MATERIAL TO PROCESS:
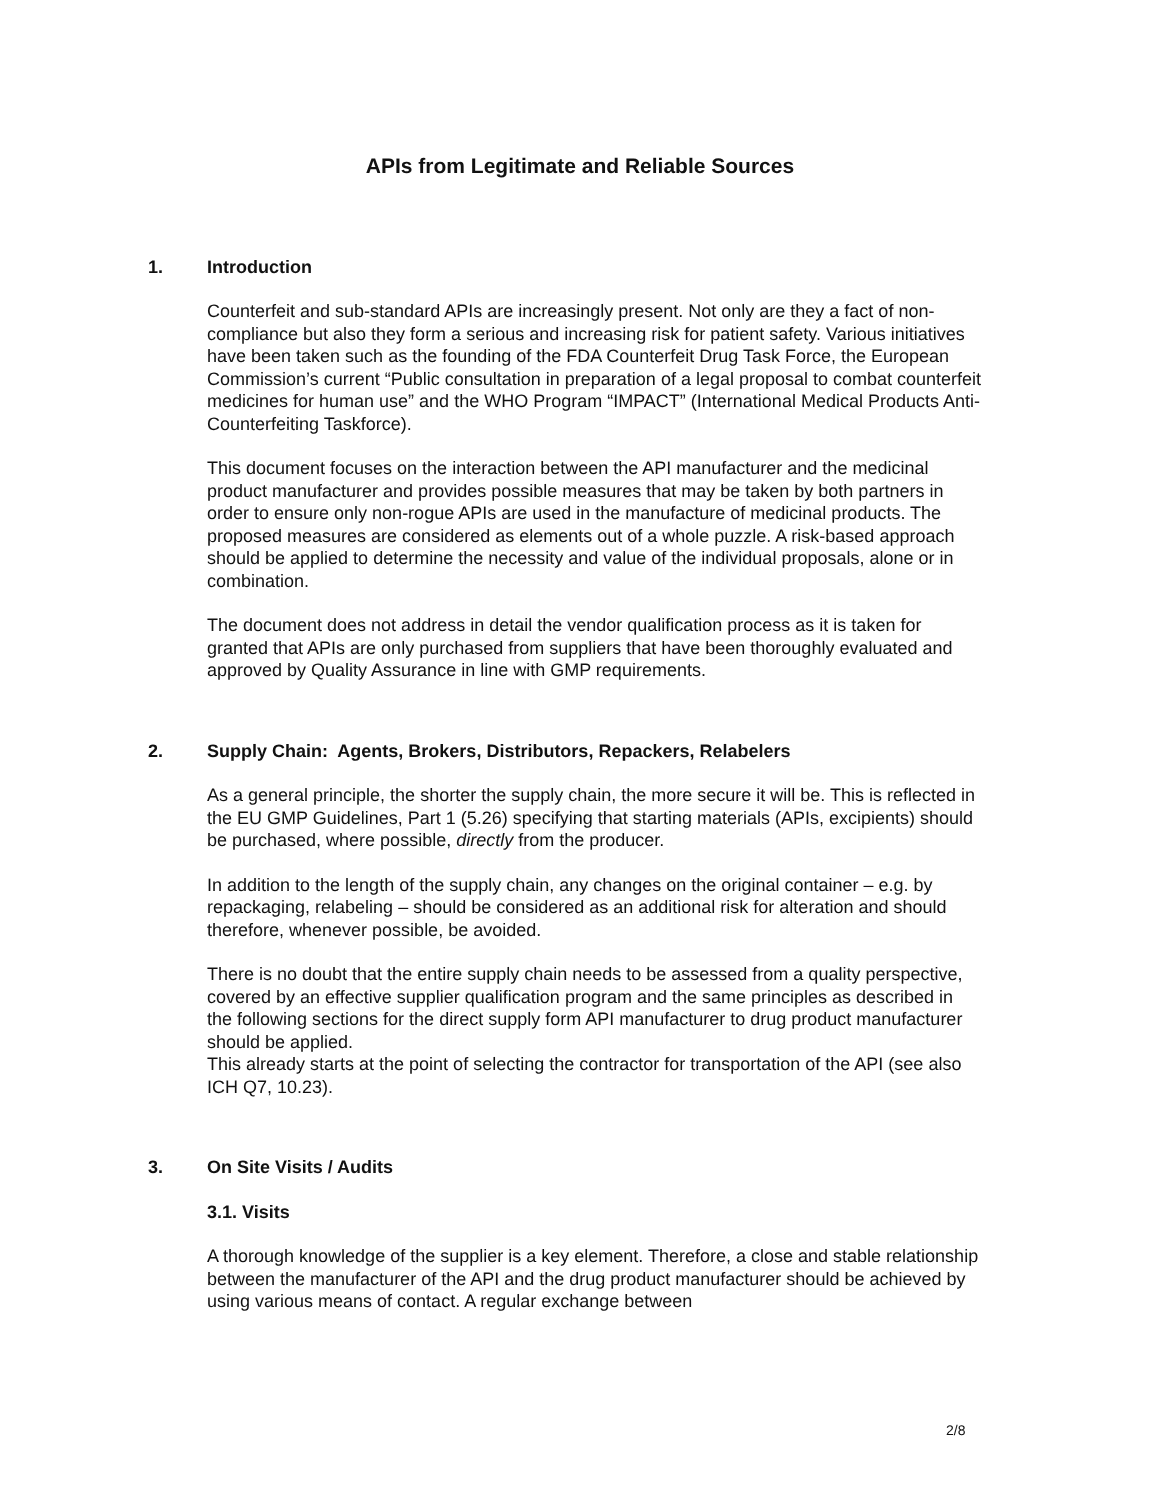APIs from Legitimate and Reliable Sources
1. Introduction
Counterfeit and sub-standard APIs are increasingly present. Not only are they a fact of non-compliance but also they form a serious and increasing risk for patient safety. Various initiatives have been taken such as the founding of the FDA Counterfeit Drug Task Force, the European Commission’s current “Public consultation in preparation of a legal proposal to combat counterfeit medicines for human use” and the WHO Program “IMPACT” (International Medical Products Anti-Counterfeiting Taskforce).
This document focuses on the interaction between the API manufacturer and the medicinal product manufacturer and provides possible measures that may be taken by both partners in order to ensure only non-rogue APIs are used in the manufacture of medicinal products. The proposed measures are considered as elements out of a whole puzzle. A risk-based approach should be applied to determine the necessity and value of the individual proposals, alone or in combination.
The document does not address in detail the vendor qualification process as it is taken for granted that APIs are only purchased from suppliers that have been thoroughly evaluated and approved by Quality Assurance in line with GMP requirements.
2. Supply Chain: Agents, Brokers, Distributors, Repackers, Relabelers
As a general principle, the shorter the supply chain, the more secure it will be. This is reflected in the EU GMP Guidelines, Part 1 (5.26) specifying that starting materials (APIs, excipients) should be purchased, where possible, directly from the producer.
In addition to the length of the supply chain, any changes on the original container – e.g. by repackaging, relabeling – should be considered as an additional risk for alteration and should therefore, whenever possible, be avoided.
There is no doubt that the entire supply chain needs to be assessed from a quality perspective, covered by an effective supplier qualification program and the same principles as described in the following sections for the direct supply form API manufacturer to drug product manufacturer should be applied.
This already starts at the point of selecting the contractor for transportation of the API (see also ICH Q7, 10.23).
3. On Site Visits / Audits
3.1. Visits
A thorough knowledge of the supplier is a key element. Therefore, a close and stable relationship between the manufacturer of the API and the drug product manufacturer should be achieved by using various means of contact. A regular exchange between
2/8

GOAL OF THE EXERCISE:
Please copy out the whole listing exactly, minus its pictures.

RESPONSE AREA:
APIs from Legitimate and Reliable Sources
1. Introduction
Counterfeit and sub-standard APIs are increasingly present. Not only are they a fact of non-compliance but also they form a serious and increasing risk for patient safety. Various initiatives have been taken such as the founding of the FDA Counterfeit Drug Task Force, the European Commission’s current “Public consultation in preparation of a legal proposal to combat counterfeit medicines for human use” and the WHO Program “IMPACT” (International Medical Products Anti-Counterfeiting Taskforce).
This document focuses on the interaction between the API manufacturer and the medicinal product manufacturer and provides possible measures that may be taken by both partners in order to ensure only non-rogue APIs are used in the manufacture of medicinal products. The proposed measures are considered as elements out of a whole puzzle. A risk-based approach should be applied to determine the necessity and value of the individual proposals, alone or in combination.
The document does not address in detail the vendor qualification process as it is taken for granted that APIs are only purchased from suppliers that have been thoroughly evaluated and approved by Quality Assurance in line with GMP requirements.
2. Supply Chain: Agents, Brokers, Distributors, Repackers, Relabelers
As a general principle, the shorter the supply chain, the more secure it will be. This is reflected in the EU GMP Guidelines, Part 1 (5.26) specifying that starting materials (APIs, excipients) should be purchased, where possible, directly from the producer.
In addition to the length of the supply chain, any changes on the original container – e.g. by repackaging, relabeling – should be considered as an additional risk for alteration and should therefore, whenever possible, be avoided.
There is no doubt that the entire supply chain needs to be assessed from a quality perspective, covered by an effective supplier qualification program and the same principles as described in the following sections for the direct supply form API manufacturer to drug product manufacturer should be applied.
This already starts at the point of selecting the contractor for transportation of the API (see also ICH Q7, 10.23).
3. On Site Visits / Audits
3.1. Visits
A thorough knowledge of the supplier is a key element. Therefore, a close and stable relationship between the manufacturer of the API and the drug product manufacturer should be achieved by using various means of contact. A regular exchange between
2/8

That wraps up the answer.